The data above completes the fact check but this statistic – and, indeed, this Private Members’ Motion – did not occur in a vacuum.
This article will outline some of the wider health context below. However, first of all it’s a good idea to explore why this statistic specifically refers to three of Northern Ireland’s five geographical health trusts: Northern, Western and Southern, while excluding the Belfast and South Eastern trusts.
Health and Social Care NI is currently undergoing a transition from paper-based to electronic record keeping. This is a significant task and the rollout is taking place in phases.
According to the statistical publication of the latest outpatient waiting time figures, this has had an impact on gathering, analysing and comparing data across trust. The report states that:
“On 9 November 2023 the South Eastern Health and Social Care (HSC) Trust launched ‘encompass’ – a new electronic patient record system. The system also went live in Belfast HSC Trust on 6 June 2024 and its rollout across the other Trusts will follow on a phased basis throughout 2024/25. Consequently, as South Eastern HSC Trust continues to transition to completely digitised health records, not all of their data were available at the time of publication. Given the relatively recent transition of Belfast Trust, no data were available for this Trust at the time of publication… As such, any Northern Ireland level figures throughout this report only include data for Northern, Southern and Western HSC Trusts.”
- Wider context
The DUP motion that includes the claim featured in this article itself centres on the apparent need to restructure NI’s entire health and social care system.
Various reports and other official analyses of HSC have come to similar conclusions in the past decade or so. These include 2011’s Transforming Your Care, the Donaldson Report from 2014 and 2016’s Bengoa report.
Each report outlines how various socioeconomic changes, including demographic changes such as NI’s ageing population, are and will continue to lead to growing demand for care – with each concluding that the increase in demand will outstrip the ability to meet that demand.

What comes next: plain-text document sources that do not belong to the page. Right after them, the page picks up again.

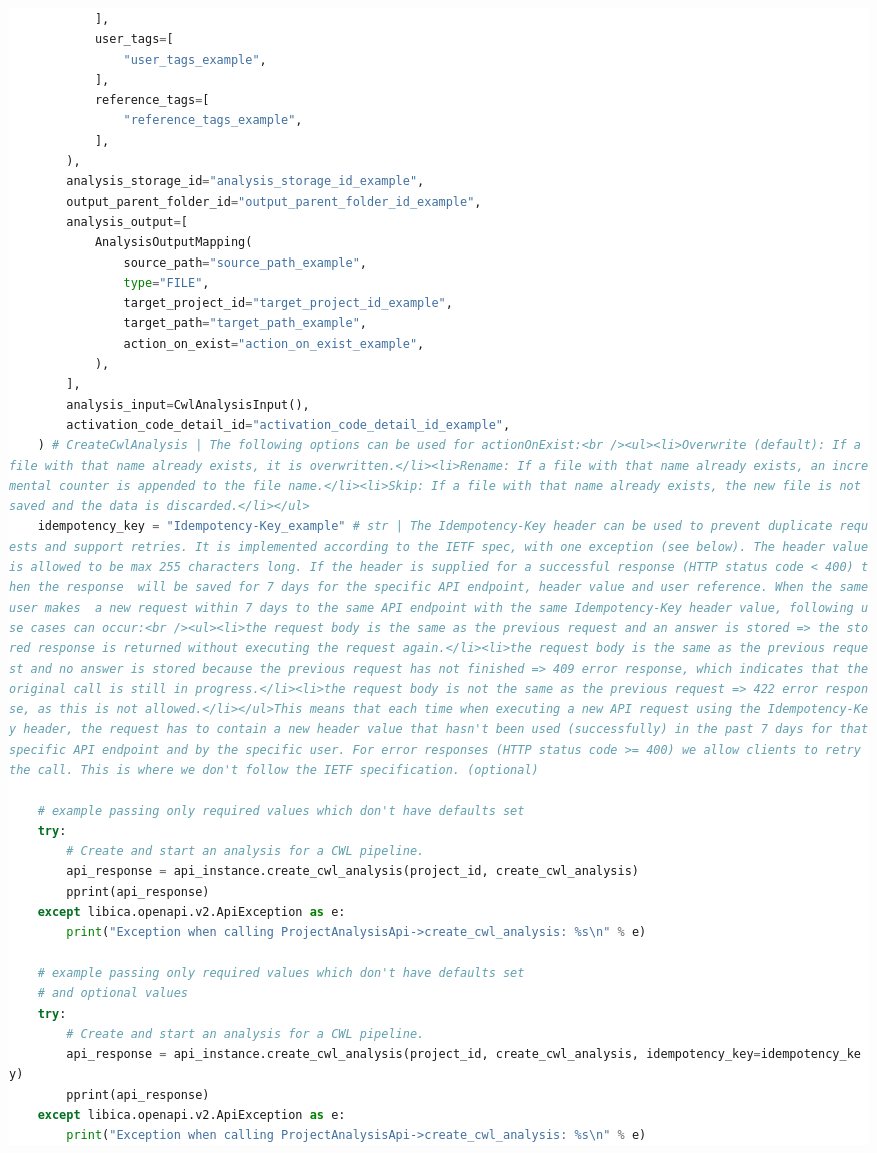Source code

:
 ```python
            ],
            user_tags=[
                "user_tags_example",
            ],
            reference_tags=[
                "reference_tags_example",
            ],
        ),
        analysis_storage_id="analysis_storage_id_example",
        output_parent_folder_id="output_parent_folder_id_example",
        analysis_output=[
            AnalysisOutputMapping(
                source_path="source_path_example",
                type="FILE",
                target_project_id="target_project_id_example",
                target_path="target_path_example",
                action_on_exist="action_on_exist_example",
            ),
        ],
        analysis_input=CwlAnalysisInput(),
        activation_code_detail_id="activation_code_detail_id_example",
    ) # CreateCwlAnalysis | The following options can be used for actionOnExist:<br /><ul><li>Overwrite (default): If a file with that name already exists, it is overwritten.</li><li>Rename: If a file with that name already exists, an incremental counter is appended to the file name.</li><li>Skip: If a file with that name already exists, the new file is not saved and the data is discarded.</li></ul>
    idempotency_key = "Idempotency-Key_example" # str | The Idempotency-Key header can be used to prevent duplicate requests and support retries. It is implemented according to the IETF spec, with one exception (see below). The header value is allowed to be max 255 characters long. If the header is supplied for a successful response (HTTP status code < 400) then the response  will be saved for 7 days for the specific API endpoint, header value and user reference. When the same user makes  a new request within 7 days to the same API endpoint with the same Idempotency-Key header value, following use cases can occur:<br /><ul><li>the request body is the same as the previous request and an answer is stored => the stored response is returned without executing the request again.</li><li>the request body is the same as the previous request and no answer is stored because the previous request has not finished => 409 error response, which indicates that the original call is still in progress.</li><li>the request body is not the same as the previous request => 422 error response, as this is not allowed.</li></ul>This means that each time when executing a new API request using the Idempotency-Key header, the request has to contain a new header value that hasn't been used (successfully) in the past 7 days for that specific API endpoint and by the specific user. For error responses (HTTP status code >= 400) we allow clients to retry the call. This is where we don't follow the IETF specification. (optional)

    # example passing only required values which don't have defaults set
    try:
        # Create and start an analysis for a CWL pipeline.
        api_response = api_instance.create_cwl_analysis(project_id, create_cwl_analysis)
        pprint(api_response)
    except libica.openapi.v2.ApiException as e:
        print("Exception when calling ProjectAnalysisApi->create_cwl_analysis: %s\n" % e)

    # example passing only required values which don't have defaults set
    # and optional values
    try:
        # Create and start an analysis for a CWL pipeline.
        api_response = api_instance.create_cwl_analysis(project_id, create_cwl_analysis, idempotency_key=idempotency_key)
        pprint(api_response)
    except libica.openapi.v2.ApiException as e:
        print("Exception when calling ProjectAnalysisApi->create_cwl_analysis: %s\n" % e)
```
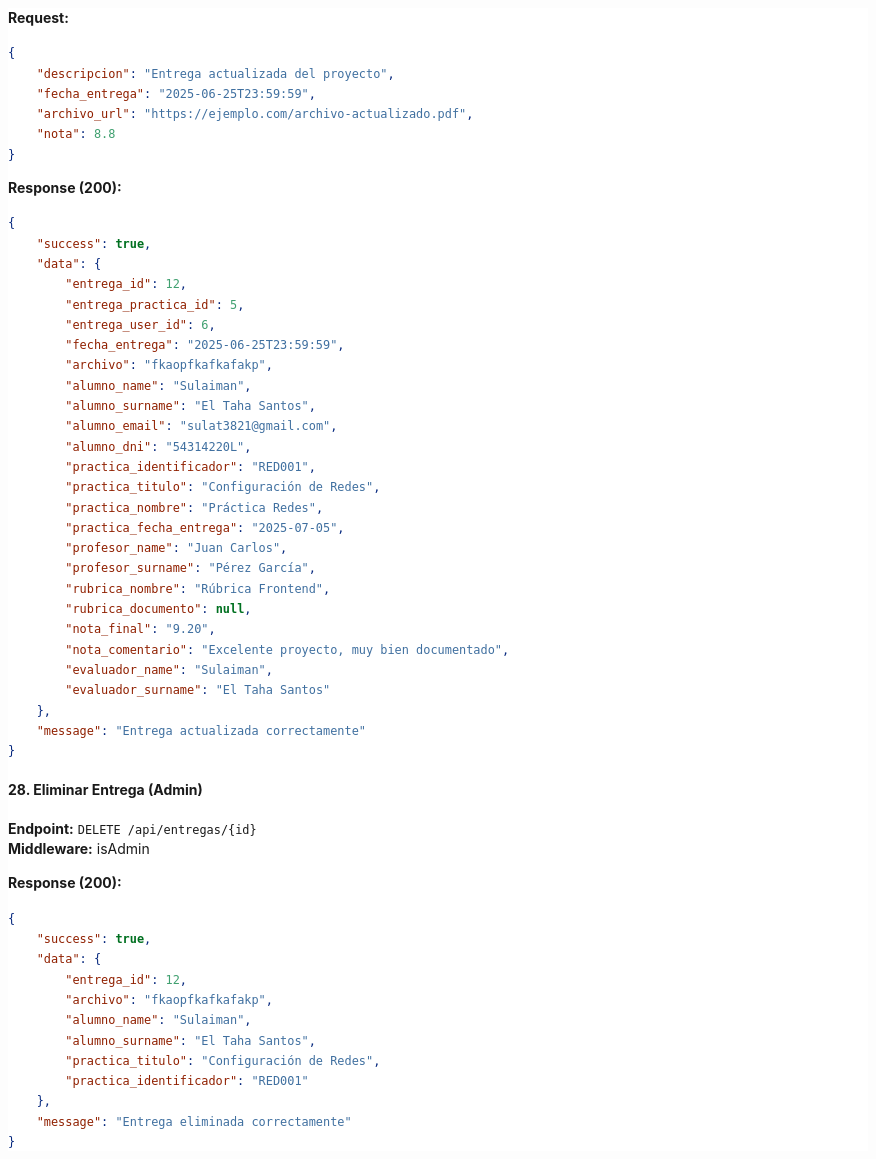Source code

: **Request:**
```json
{
    "descripcion": "Entrega actualizada del proyecto",
    "fecha_entrega": "2025-06-25T23:59:59",
    "archivo_url": "https://ejemplo.com/archivo-actualizado.pdf",
    "nota": 8.8
}
```

**Response (200):**
```json
{
    "success": true,
    "data": {
        "entrega_id": 12,
        "entrega_practica_id": 5,
        "entrega_user_id": 6,
        "fecha_entrega": "2025-06-25T23:59:59",
        "archivo": "fkaopfkafkafakp",
        "alumno_name": "Sulaiman",
        "alumno_surname": "El Taha Santos",
        "alumno_email": "sulat3821@gmail.com",
        "alumno_dni": "54314220L",
        "practica_identificador": "RED001",
        "practica_titulo": "Configuración de Redes",
        "practica_nombre": "Práctica Redes",
        "practica_fecha_entrega": "2025-07-05",
        "profesor_name": "Juan Carlos",
        "profesor_surname": "Pérez García",
        "rubrica_nombre": "Rúbrica Frontend",
        "rubrica_documento": null,
        "nota_final": "9.20",
        "nota_comentario": "Excelente proyecto, muy bien documentado",
        "evaluador_name": "Sulaiman",
        "evaluador_surname": "El Taha Santos"
    },
    "message": "Entrega actualizada correctamente"
}
```

#### **28. Eliminar Entrega (Admin)**
**Endpoint:** `DELETE /api/entregas/{id}`  
**Middleware:** isAdmin

**Response (200):**
```json
{
    "success": true,
    "data": {
        "entrega_id": 12,
        "archivo": "fkaopfkafkafakp",
        "alumno_name": "Sulaiman",
        "alumno_surname": "El Taha Santos",
        "practica_titulo": "Configuración de Redes",
        "practica_identificador": "RED001"
    },
    "message": "Entrega eliminada correctamente"
}
```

Keeping that in mind, the same Outpatient Waiting Time Statistics publication from August which features the statistic quoted by both the Private Members’ Motion and the two DUP MLAs also states that:
- 84.2% (194,207) of patients were waiting more than nine weeks for a first consultant-led outpatient appointment on 30 June 2024, compared with 84.0% (196,934) on 31 March 2024 and 82.6% (174,024) on 30 June 2023.
- 50.8% (117,027) of patients were waiting more than 52 weeks for a first consultant-led outpatient appointment on 30 June 2024, compared with 50.2% (117,690) on 31 March 2024 and 47.6% (100,331) on 30 June 2023.
The report also contains several charts showing how certain waiting lists have grown over time.
Figure 1, below, includes a bar chart showing the number of patients who attended first outpatient appointments in each quarter between June 2008 and June 2024 – as well as a line graph indicating how the total waiting list has changed (and largely grown) over the same period:
Figure 1 – source: Northern Ireland Outpatient Waiting Time Statistics at 30 June 2024
Note that the above chart excludes data for the Belfast and SE trusts, as per the explanation in the section above.
However, the same trend of growth in waiting lists can also be seen by adding in data from those trusts for the period up to September 2023 (thus, predating the rollout of the new electronic records system in those excluded trusts):
Figure 2 – source: Northern Ireland Outpatient Waiting Time Statistics at 30 June 2024
For anyone who is interested, the report on outpatient waiting times contains many further pieces of data looking at how demand has changed over time.